1.                  Instrumentalistik
Konsep islamisasi sains dengan pendekantan instrumentalistik merupakan sebuah konsep yang menganggap ilmu atau sains sebagai alat (instrumen). Bagi mereka yang berpandangan bahwa sains, terutama teknologi adalah sekadar alat untuk mencapai tujuan, tidak memperdulikan sifat dari sains itu sendiri, yang terpenting sains tersebut bisa membuahkan tujuan bagi pemakainya.
Bagi Al-Afghani bahwa islam menganjurkan pengembangan pemikiran rasional dan mengecam sikap taklid. Dalam hal ini yang dianjurkannya bukan hanya pengkajian ilmu pengetahuan tetapi juga pengembangan filsafat islam yangtelah lama mandek. Seperti Al-Afghani, Abduh tidak melihat adanya pertentangan antara ilmu pengetahuan modern dan al-quran. Jika hal itu terjadi, maka berarti penafsiran atas al-quran itulah yang mesti dipertanyakan. Dalam beberapa hal ridha tidak tampak lebih moderat dari abduh. Jika seruan keras abduh untuk berijtihad –untuk menafsirkan kembali islam agar memiliki vitalitas baru-dapat diartikan sebagai adopsi total model barat untuk ilmu pengetuahuan, maka dibuatnya suatu kriteria pembaruan islam untuk menyeleksi bagian-bagianyang diadopsi.

------------------------------

* _Tugas Anda_: Tuliskan kembali tanpa mengubah apa pun bagian teks tentang islamisasi sains yang dimulai dari "1.                  Instrumentalistik" dan berakhir pada "tujuan bagi pemakainya.".

(Data korespondensi titik kunci)

------------------------------

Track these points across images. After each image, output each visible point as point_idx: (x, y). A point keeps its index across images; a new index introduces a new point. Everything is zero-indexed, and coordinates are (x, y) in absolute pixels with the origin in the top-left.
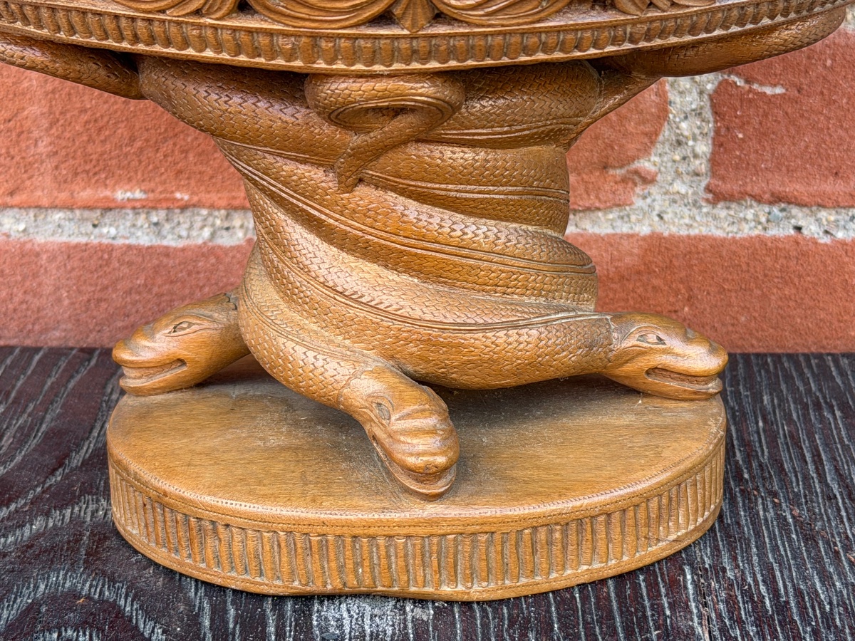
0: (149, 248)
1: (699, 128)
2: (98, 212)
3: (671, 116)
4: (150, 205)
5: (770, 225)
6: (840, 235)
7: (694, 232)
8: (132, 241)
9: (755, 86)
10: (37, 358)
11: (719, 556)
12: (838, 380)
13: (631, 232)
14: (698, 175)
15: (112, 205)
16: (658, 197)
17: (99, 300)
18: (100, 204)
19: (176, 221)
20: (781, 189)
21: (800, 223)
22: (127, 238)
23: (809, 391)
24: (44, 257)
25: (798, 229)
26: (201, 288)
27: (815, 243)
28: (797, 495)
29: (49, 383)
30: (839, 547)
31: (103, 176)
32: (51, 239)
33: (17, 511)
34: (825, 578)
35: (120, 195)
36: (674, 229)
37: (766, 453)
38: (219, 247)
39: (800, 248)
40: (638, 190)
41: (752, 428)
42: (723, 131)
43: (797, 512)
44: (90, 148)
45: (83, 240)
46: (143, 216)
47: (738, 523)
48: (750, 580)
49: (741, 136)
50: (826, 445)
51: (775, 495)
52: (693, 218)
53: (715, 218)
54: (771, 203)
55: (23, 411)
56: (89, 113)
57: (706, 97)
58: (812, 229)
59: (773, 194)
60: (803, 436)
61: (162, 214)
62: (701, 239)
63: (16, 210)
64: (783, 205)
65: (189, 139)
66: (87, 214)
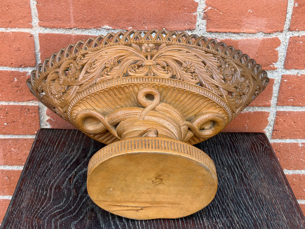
10: (77, 132)
12: (220, 138)
23: (215, 141)
29: (80, 138)
33: (81, 167)
34: (219, 181)
50: (218, 153)
55: (77, 145)
60: (214, 151)
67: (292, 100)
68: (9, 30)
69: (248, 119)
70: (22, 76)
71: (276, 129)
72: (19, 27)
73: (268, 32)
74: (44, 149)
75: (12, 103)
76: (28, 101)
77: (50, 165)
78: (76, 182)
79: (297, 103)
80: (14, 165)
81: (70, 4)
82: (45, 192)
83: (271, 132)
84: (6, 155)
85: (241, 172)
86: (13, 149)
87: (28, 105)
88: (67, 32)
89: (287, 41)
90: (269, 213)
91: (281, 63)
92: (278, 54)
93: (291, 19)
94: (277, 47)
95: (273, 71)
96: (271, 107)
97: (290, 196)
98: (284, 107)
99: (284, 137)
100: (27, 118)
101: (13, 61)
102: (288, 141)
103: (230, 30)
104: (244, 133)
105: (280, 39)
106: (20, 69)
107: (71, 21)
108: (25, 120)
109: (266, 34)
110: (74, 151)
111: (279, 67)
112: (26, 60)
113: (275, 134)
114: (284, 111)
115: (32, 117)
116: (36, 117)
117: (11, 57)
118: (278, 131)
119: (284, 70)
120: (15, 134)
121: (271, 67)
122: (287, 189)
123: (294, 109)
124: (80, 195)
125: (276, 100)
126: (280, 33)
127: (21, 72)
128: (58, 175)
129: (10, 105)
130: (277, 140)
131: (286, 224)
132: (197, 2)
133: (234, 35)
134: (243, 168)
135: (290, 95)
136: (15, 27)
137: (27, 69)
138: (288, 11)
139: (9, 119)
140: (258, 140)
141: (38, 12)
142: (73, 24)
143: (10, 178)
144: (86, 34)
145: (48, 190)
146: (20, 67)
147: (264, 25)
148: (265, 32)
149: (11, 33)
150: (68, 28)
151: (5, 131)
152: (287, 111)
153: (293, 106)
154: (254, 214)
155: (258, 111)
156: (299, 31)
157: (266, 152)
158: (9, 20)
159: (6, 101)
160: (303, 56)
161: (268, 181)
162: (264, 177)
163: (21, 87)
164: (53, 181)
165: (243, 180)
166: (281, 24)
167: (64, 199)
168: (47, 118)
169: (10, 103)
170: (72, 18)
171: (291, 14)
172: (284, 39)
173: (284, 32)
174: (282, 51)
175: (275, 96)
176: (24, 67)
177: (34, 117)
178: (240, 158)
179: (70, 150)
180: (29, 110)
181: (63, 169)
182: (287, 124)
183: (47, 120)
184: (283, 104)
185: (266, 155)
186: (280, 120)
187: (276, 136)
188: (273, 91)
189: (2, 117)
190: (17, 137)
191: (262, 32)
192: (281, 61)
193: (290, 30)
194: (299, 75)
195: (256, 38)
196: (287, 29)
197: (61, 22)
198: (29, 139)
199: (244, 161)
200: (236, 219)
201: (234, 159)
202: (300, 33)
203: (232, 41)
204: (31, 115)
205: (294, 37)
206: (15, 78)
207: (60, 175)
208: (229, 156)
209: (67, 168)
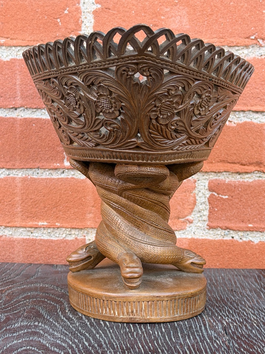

------------------------------

* _Jawaban_:
1.                  Instrumentalistik
Konsep islamisasi sains dengan pendekantan instrumentalistik merupakan sebuah konsep yang menganggap ilmu atau sains sebagai alat (instrumen). Bagi mereka yang berpandangan bahwa sains, terutama teknologi adalah sekadar alat untuk mencapai tujuan, tidak memperdulikan sifat dari sains itu sendiri, yang terpenting sains tersebut bisa membuahkan tujuan bagi pemakainya.